(Saved data entries)
══════════

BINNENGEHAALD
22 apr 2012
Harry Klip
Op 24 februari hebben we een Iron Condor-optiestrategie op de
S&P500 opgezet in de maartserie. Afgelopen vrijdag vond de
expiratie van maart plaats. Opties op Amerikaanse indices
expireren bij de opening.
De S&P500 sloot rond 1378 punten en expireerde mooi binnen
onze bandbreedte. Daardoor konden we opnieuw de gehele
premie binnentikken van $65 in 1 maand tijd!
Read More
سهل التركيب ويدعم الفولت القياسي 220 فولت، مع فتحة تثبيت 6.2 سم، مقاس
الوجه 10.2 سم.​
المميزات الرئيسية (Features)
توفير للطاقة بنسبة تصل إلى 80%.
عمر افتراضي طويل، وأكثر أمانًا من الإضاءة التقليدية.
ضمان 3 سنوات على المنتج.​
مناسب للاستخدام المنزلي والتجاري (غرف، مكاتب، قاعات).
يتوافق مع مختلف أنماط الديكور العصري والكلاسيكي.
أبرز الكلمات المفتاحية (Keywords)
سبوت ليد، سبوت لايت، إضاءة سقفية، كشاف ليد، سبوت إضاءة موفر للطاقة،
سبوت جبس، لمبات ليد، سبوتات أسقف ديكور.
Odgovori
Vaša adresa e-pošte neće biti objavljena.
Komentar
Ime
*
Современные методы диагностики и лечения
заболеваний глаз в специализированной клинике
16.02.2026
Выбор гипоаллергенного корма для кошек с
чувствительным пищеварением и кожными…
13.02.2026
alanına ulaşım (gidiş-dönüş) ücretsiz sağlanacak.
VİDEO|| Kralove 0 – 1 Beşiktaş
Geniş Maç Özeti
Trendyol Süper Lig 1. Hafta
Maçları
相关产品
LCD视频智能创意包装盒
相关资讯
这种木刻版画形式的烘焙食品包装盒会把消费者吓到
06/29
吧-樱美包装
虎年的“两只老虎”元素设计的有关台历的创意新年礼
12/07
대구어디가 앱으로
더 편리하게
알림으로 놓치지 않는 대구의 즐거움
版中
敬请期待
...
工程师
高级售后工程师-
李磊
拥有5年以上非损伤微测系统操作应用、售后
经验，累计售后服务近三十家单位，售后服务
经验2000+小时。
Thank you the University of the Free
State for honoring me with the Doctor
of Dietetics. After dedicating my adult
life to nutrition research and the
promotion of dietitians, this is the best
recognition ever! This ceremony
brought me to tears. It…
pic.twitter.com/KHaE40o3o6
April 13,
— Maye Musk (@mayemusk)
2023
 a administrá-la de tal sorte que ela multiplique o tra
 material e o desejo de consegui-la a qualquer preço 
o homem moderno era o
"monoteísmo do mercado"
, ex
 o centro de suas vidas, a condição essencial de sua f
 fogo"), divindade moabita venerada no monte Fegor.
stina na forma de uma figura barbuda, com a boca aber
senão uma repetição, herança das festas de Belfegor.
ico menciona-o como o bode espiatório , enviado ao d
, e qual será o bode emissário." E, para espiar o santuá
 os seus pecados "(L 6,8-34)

══════════

# WHAT IS EXPECTED
Pick out every line above that contains the string "للطاقة", and copy each one. Matching is case-sensitive.

# EXPECTED OUTPUT
توفير للطاقة بنسبة تصل إلى 80%.
سبوت ليد، سبوت لايت، إضاءة سقفية، كشاف ليد، سبوت إضاءة موفر للطاقة،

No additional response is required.